== Текст документа ==
+ + + + +

Учит в 1950-е годы Миллер не только читать, но и жить. О том, что теперь, в старости, он не только писатель, но и философ, учитель жизни, свидетельствует вышедшее в 1956 году (а написанное много раньше) исследование писателя об Артюре Рембо «Время убийц» — лучшая, пожалуй, книга позднего Миллера. Название Миллер позаимствовал из стихотворения в прозе Рембо «Хмельное утро». «Убийцы» имеют здесь двойной смысл: это еще и название наркотиков, которыми пользовались перед убийством члены средневековой персидской секты. Идея же родилась, если верить автору, потому, что ему в свое время не удался перевод «Сезона в аду», стихотворения Рембо, про которое Миллер узнал еще в Бруклине от Джин Кронски, когда и сам переживал «сезон в аду», «находился в самой нижней точке своей профессиональной жизни».
Над «Сезоном в аду» Миллер трудится в Биг-Суре весной 1945 года. Он только что счастливо женился, молодая жена ждет ребенка, работается легко и легко читается, именно в это время Миллер много читает французов: помимо Рембо — «Серафиту» Бальзака, а также своих современников Сартра и Камю. Рембо, его стихи, письма сестре и матери, он читает в оригинале и с огромным удовольствием, но вот поэтический перевод «Сезона» у него, как он ни бьется, не получается. «Я крайне собой недоволен, — пишет он в это время Лафлину. — Взываю к небесам, чтобы на меня снизошло вдохновение, чувствую, что терплю сокрушительное поражение. Если в ближайшие десять дней перевода не кончу, брошу и возьмусь за что-то другое».
Давний интерес к Рембо вызван у Миллера еще и тем, что он ощущает разительное сходство между собой и «проклятым» французским поэтом, хотя, казалось бы, что может быть общего между восемнадцатилетним французом, сочинявшим в середине XIX века «Книгу озарений», и шестидесятилетним американцем, писавшим исповедальную и малопристойную прозу веком позже?

+ + + + +

== Задание A ==
Пожалуйста, перепишите без изменений фрагмент текста о Миллере и Рембо, начиная со слов «Давний интерес к» и заканчивая словами «прозу веком позже?».
== Задание B ==
Из какого произведения Рембо, согласно тексту о Миллере и Рембо, Миллер позаимствовал название книги «Время убийц»?
Опирайтесь только на текст о Миллере и Рембо.

+ + + + +

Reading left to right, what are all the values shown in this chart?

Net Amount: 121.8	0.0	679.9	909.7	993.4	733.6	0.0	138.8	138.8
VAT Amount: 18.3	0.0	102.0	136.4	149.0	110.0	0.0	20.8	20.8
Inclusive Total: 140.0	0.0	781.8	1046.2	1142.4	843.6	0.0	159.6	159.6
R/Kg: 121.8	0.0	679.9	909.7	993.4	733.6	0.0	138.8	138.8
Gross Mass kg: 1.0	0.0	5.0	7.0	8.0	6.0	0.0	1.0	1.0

+ + + + +

== Поле ответа A ==
Давний интерес к Рембо вызван у Миллера еще и тем, что он ощущает разительное сходство между собой и «проклятым» французским поэтом, хотя, казалось бы, что может быть общего между восемнадцатилетним французом, сочинявшим в середине XIX века «Книгу озарений», и шестидесятилетним американцем, писавшим исповедальную и малопристойную прозу веком позже?

== Поле ответа B ==
Из стихотворения в прозе «Хмельное утро».